* _TEXTO PARA ANÁLISE_:
%%
As cheias e a urgência de corrigir opções erradas na gestão do solo e da cidade
As recentes cheias em várias regiões o País voltaram a trazer para primeiro plano a magna questão da falta de planeamento e de medidas de ordenamento territorial. Para corrigir o problema é preciso «arrepiar caminho nas políticas de urbanismo e ordenamento do território», alerta o PCP.
Há uma submissão das políticas de uso de solos aos interesses financeiros
O tema esteve em debate no Parlamento, dia 14, suscitado pela bancada comunista em declaração política proferida pelo deputado Duarte Alves, que considerou que a raiz do problema das cheias, com consequências gravíssimas na vida das populações, vai muito para lá das alterações climáticas, tendo muito a ver com opções políticas que vêm de um passado remoto.
«Não negamos que as alterações climáticas tenham aumentado a frequência destes desastres, mas as alterações climáticas têm costas largas quando o poder político se quer desresponsabilizar das opções tomadas ao longo de décadas, num problema que não é novo», afirmou o parlamentar do PCP, depois de ter começado a sua intervenção com palavras de solidariedade para com todas as vítimas dos acontecimentos extremos recentemente verificados no País e que causaram «gravíssimos prejuízos nas suas vidas, nos seus negócios, nos seus bens e habitações». Palavras iniciais que não se ficaram pela solidariedade, adquirindo também expressão de reconhecimento e apreço pelo empenho e acção dos bombeiros e outros agentes da protecção civil, forças e serviços de segurança, trabalhadores das autarquias e de diversos serviços públicos na resposta aos problemas.
%%
* _REGISTOS FORNECIDOS_:
%%
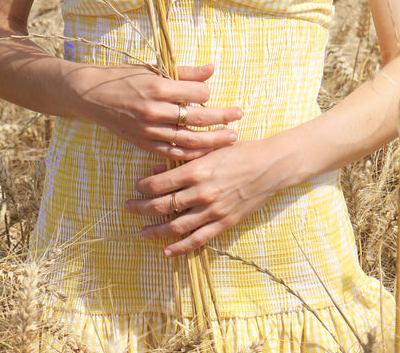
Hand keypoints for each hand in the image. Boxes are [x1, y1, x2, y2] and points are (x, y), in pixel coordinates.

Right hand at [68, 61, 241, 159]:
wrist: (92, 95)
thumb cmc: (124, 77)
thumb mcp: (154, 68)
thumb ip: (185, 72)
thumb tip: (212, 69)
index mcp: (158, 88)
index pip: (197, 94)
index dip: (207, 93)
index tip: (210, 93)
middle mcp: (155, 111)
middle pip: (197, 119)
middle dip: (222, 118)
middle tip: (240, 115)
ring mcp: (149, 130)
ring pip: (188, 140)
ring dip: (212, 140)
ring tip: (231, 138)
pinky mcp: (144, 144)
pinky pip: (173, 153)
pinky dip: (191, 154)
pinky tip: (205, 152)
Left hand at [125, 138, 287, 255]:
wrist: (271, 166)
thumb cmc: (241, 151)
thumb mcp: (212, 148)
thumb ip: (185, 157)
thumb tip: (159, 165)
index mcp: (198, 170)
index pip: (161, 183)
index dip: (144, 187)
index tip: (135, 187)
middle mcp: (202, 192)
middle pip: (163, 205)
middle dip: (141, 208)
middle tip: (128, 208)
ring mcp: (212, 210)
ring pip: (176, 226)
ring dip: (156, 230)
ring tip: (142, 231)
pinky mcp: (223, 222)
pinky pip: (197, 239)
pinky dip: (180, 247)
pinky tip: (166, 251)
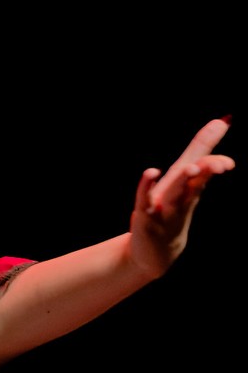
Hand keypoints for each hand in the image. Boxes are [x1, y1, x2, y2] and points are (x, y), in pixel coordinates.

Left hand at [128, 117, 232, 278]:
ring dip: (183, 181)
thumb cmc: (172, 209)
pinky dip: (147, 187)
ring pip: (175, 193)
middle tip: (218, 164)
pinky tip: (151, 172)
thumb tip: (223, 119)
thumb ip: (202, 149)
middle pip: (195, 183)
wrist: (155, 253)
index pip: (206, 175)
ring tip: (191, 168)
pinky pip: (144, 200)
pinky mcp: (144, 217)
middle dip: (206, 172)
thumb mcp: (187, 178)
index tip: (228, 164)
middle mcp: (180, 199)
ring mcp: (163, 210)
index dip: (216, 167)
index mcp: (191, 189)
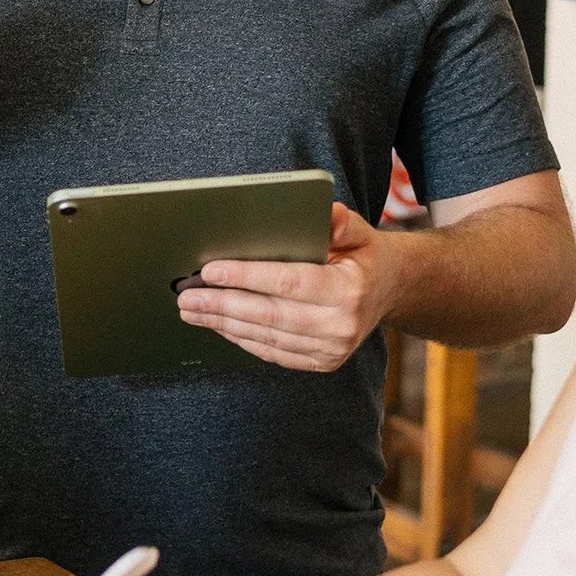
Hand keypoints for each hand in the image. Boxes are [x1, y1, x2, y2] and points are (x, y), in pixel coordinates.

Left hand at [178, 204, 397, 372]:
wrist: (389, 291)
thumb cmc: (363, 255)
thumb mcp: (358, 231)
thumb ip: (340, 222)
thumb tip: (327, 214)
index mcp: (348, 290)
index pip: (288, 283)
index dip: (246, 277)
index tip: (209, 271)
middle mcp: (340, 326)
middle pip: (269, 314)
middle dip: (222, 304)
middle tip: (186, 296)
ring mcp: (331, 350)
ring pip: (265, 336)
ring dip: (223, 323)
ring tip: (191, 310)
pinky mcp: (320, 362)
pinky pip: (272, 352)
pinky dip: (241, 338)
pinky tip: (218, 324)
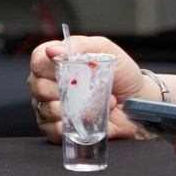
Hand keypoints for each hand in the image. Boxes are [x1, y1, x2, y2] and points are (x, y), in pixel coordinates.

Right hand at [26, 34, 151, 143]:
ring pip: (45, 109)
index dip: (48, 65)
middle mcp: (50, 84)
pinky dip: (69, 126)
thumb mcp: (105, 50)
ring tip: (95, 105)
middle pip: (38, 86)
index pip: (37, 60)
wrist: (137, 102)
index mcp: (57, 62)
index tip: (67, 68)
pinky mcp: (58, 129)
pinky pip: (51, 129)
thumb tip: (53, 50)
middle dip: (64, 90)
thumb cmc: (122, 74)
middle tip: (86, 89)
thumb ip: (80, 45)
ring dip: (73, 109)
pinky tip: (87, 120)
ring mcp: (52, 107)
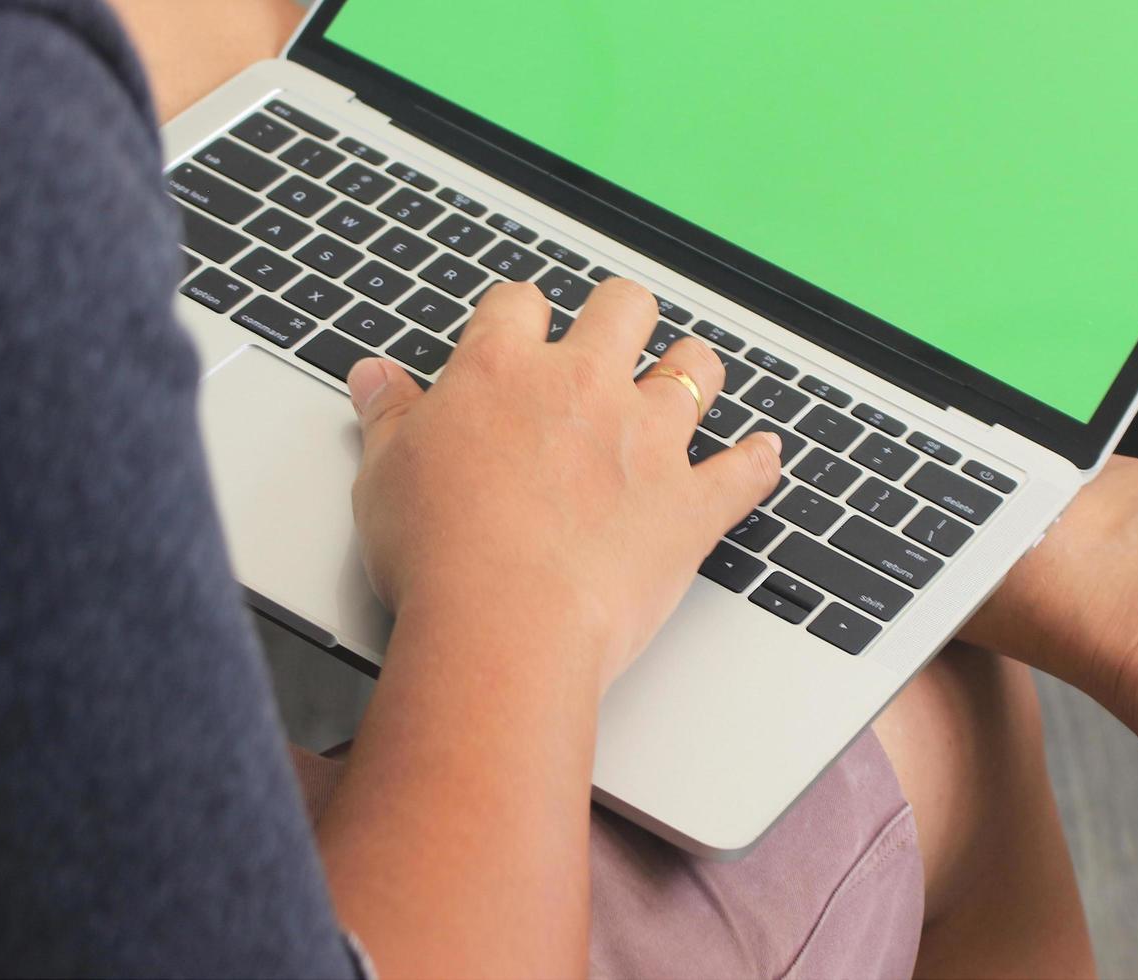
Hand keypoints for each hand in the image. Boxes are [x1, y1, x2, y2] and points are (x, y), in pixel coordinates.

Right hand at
%%
%%
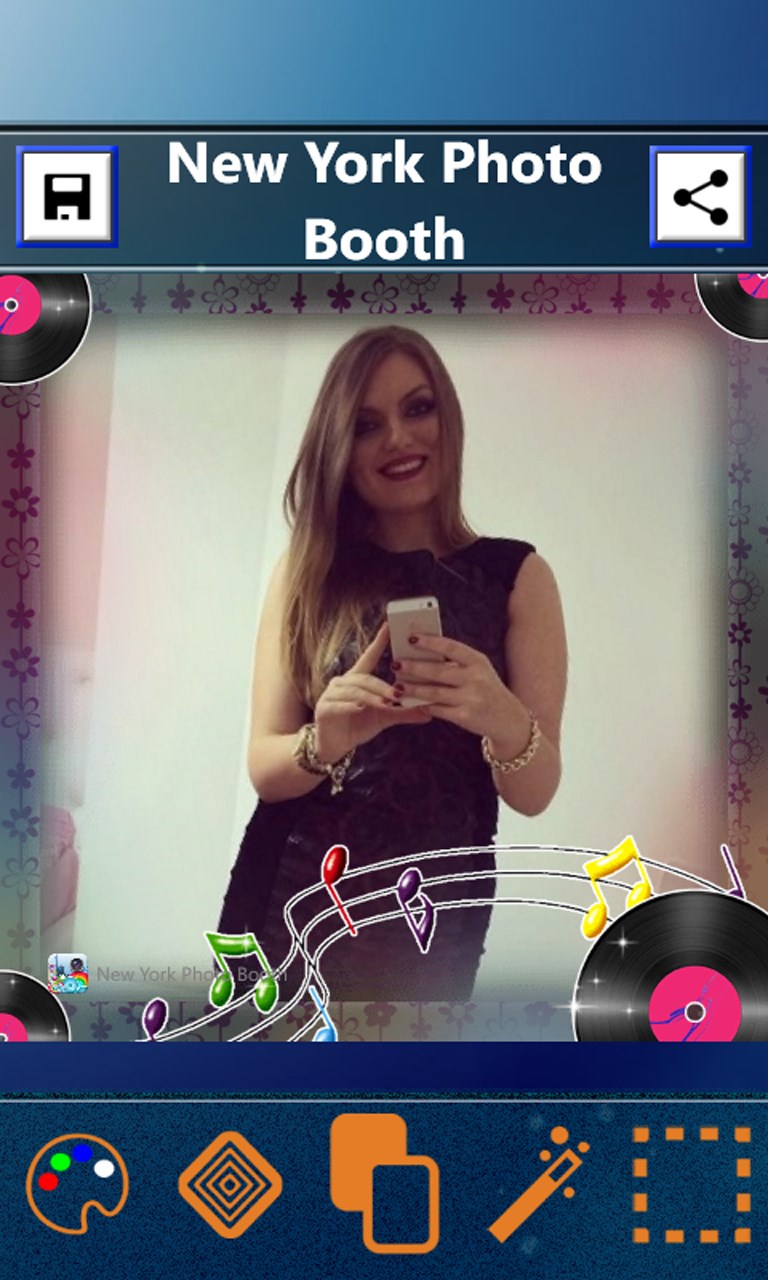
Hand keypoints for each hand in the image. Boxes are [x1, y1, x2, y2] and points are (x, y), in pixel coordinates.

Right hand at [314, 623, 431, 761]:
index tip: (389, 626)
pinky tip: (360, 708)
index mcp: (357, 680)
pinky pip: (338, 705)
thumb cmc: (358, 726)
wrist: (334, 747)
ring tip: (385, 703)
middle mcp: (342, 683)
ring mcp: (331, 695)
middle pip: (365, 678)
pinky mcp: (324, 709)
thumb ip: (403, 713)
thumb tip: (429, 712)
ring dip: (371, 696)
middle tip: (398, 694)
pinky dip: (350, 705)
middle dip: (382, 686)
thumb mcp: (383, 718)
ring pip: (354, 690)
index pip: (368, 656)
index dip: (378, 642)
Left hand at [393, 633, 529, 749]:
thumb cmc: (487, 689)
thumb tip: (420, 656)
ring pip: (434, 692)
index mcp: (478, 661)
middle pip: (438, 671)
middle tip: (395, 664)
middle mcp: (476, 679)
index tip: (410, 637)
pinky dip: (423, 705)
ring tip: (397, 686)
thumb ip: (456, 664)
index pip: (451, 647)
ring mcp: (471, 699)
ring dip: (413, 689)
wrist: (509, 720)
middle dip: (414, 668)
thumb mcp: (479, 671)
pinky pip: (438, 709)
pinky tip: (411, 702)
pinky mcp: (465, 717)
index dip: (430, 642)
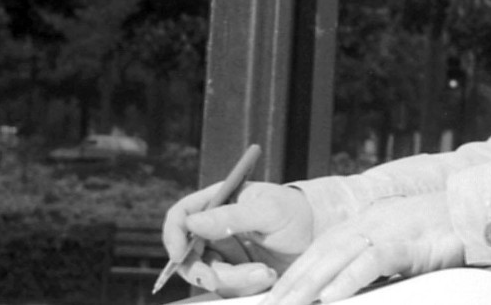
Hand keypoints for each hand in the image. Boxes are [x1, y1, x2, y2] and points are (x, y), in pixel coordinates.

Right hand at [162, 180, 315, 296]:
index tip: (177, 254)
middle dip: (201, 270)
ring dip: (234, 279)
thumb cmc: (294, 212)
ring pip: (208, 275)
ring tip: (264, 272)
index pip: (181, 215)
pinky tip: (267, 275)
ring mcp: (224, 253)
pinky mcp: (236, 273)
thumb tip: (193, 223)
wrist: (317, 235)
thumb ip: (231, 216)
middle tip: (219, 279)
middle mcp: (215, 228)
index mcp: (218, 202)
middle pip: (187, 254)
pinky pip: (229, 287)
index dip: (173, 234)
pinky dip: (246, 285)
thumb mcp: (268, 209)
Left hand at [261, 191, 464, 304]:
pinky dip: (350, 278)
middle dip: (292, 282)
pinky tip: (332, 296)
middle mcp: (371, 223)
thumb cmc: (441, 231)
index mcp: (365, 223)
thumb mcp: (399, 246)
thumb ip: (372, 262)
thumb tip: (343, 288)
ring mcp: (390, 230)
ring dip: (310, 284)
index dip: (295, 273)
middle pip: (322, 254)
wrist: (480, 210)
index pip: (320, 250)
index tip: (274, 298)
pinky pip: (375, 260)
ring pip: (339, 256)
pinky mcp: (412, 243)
%%
%%
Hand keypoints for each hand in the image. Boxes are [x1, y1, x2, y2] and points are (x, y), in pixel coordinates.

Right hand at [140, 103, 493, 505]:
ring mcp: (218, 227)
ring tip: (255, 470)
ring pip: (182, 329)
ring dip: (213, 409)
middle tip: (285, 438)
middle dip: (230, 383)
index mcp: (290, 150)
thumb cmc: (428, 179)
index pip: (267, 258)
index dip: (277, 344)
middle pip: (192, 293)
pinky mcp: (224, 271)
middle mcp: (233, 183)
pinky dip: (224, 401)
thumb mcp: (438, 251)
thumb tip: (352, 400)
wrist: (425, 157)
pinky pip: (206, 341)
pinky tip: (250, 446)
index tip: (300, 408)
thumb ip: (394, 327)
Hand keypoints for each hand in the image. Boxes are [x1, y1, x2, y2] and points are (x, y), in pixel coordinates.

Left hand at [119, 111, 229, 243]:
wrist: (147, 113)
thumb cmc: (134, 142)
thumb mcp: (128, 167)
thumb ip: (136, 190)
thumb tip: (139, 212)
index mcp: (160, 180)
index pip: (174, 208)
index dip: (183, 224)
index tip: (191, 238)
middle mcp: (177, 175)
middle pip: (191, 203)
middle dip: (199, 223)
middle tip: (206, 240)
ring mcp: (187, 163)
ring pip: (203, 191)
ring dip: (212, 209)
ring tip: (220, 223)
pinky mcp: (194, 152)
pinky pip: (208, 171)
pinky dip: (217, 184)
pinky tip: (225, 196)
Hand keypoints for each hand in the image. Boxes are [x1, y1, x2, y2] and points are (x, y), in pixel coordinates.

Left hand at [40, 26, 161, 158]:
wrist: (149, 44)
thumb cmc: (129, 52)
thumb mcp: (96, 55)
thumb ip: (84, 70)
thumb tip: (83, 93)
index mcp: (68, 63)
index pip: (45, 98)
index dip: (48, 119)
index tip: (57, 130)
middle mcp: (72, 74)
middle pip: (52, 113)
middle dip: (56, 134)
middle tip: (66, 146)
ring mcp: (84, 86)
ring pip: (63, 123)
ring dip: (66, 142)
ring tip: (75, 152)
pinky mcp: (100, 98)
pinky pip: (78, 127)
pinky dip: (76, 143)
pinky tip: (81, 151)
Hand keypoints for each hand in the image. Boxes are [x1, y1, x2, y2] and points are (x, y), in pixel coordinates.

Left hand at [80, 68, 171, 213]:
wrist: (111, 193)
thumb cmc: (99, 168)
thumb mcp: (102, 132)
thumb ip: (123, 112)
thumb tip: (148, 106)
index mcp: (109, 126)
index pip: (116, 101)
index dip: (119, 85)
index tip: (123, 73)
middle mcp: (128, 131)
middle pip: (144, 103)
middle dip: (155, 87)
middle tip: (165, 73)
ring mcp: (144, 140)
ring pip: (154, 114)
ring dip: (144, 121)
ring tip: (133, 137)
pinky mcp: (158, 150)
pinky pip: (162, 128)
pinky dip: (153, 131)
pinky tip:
%%
* _TAREFAS A REALIZAR_:
• A. Indique se cada afirmação está de acordo com o texto sobre as cheias, respondendo sim ou não e citando as palavras do texto que o decidem.
(i) O debate no Parlamento foi suscitado pela bancada socialista.
(ii) Duarte Alves negou que as alterações climáticas tenham aumentado a frequência destes desastres.
(iii) O deputado manifestou apreço pela ação dos bombeiros.
• B. Responda, com base no texto sobre as cheias, às seguintes perguntas:
(i) Que partido alerta para a necessidade de «arrepiar caminho nas políticas de urbanismo e ordenamento do território»?
(ii) Em que dia esteve o tema em debate no Parlamento?
(iii) Com que palavras começou o deputado a sua intervenção?

* _RESPOSTAS NUMERADAS_:
• A.
(i) Não: «suscitado pela bancada comunista».
(ii) Não: «Não negamos que as alterações climáticas tenham aumentado a frequência destes desastres».
(iii) Sim: «reconhecimento e apreço pelo empenho e acção dos bombeiros».

• B.
(i) O PCP.
(ii) No dia 14.
(iii) Com palavras de solidariedade para com todas as vítimas dos acontecimentos extremos recentemente verificados no País.